Storage location 2-Technical
e-mail Latest shipping uses ABCD technology
e-mail: Company X designs ABCD widget
e-mail: re: Company X designs ABCD widget
Thus with the relevant attributes identified within the database for which the analysis of incoming documents is to occur, then in this example, the method for analysis of incoming documents identifies a high statistically significant correlation of the term <from :> as the address of any incoming e-mails.
Thus with the storage locations and folders therein identified, in one example and using the correlation string “Companies\Retailers\Mr Smiths Shop” in accordance with the entries marked by an asterisk above to identify the particular storage location, an e-mail identified as <from email@example.com> is received. Thus this identity is compared to the correlation string Companies\ Retailers\Mr Smiths Shop and with the high correlation between the same the e-mail is identified and routed quickly to the folder storage location for those e-mails relating to Mr Smiths shop.
Similarly, replies to and messages sent to an organisation or person can be stored in accordance with the invention. For example and e-mail addressed <to :> firstname.lastname@example.org would correlate closely to the correlation string used to represent the storage location folder indicated by “Companies\ Retailers\Confederation of retailers” folder and be stored therein.
Furthermore, if a significant number of e-mails with the same source address are already filed within a particular storage location folder, then that particular location can be noted as a significant attribute for that folder and stored within the database for subsequent use by the correlator.
With respect to the “Technical” storage location the keywords, “Company X” and “ABCD” can be extracted from the headers of the e-mails in the storage location folder “Technical\Distribution” and stored within the correlation database.
Typically, as the storage location system grows in complexity and the diversity of the content filed increases, the adaptive value of the system will become more apparent.
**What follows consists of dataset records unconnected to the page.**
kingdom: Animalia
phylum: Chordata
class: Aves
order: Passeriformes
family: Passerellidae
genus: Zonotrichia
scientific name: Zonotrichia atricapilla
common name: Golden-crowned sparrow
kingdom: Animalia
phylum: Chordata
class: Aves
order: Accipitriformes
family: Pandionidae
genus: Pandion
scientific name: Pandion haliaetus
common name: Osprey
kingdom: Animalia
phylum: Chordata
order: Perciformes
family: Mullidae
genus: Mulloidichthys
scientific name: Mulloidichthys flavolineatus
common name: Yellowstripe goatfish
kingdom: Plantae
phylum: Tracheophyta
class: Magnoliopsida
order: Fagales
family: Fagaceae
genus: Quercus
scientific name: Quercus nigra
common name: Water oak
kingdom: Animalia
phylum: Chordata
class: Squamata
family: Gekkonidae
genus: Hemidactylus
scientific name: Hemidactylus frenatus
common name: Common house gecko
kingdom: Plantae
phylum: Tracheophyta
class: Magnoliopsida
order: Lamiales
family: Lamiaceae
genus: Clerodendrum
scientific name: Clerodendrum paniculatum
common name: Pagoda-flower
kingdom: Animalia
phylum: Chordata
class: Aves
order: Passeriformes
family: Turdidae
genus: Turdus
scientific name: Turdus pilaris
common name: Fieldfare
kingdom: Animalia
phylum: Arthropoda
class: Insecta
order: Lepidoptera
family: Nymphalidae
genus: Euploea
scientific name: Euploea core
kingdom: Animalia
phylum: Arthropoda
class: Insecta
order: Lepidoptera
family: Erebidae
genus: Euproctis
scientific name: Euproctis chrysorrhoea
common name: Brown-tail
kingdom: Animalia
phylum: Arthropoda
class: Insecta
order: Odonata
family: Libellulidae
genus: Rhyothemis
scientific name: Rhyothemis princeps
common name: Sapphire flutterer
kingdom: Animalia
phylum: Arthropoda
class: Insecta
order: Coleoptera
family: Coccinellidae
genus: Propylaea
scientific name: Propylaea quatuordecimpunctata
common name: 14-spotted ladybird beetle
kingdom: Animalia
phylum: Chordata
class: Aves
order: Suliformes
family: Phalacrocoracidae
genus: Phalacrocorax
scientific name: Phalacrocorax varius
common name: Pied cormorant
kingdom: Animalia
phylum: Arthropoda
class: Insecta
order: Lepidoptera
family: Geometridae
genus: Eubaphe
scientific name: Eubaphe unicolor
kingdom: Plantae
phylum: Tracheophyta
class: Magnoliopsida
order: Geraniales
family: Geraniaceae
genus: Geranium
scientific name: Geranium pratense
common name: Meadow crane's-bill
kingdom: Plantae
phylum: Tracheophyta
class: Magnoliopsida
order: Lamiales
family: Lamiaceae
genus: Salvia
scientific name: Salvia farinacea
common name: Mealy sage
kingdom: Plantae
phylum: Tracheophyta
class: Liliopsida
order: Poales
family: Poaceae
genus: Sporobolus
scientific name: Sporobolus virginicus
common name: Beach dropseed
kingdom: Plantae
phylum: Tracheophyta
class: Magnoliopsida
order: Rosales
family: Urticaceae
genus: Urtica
In one enhancement of the system, a degree of user “bias” can be specified for a storage location folder if desired. For example, even though a high degree of correlation may be attributable to say an e-mail address and a particular storage location, a specific keyword may be more important. Thus, in one example, if a user receives a relatively large number of e-mails from company X relating to a technology Y, but rather than file the e-mails in a folder relating to the Company X they wish to file the same in the folder relating to the technology Y so the user will specify to the system that reference to Technology Y takes precedence over the reference to Company X when allocating the storage location so that the e-mail is stored in the storage location relating to technology Y.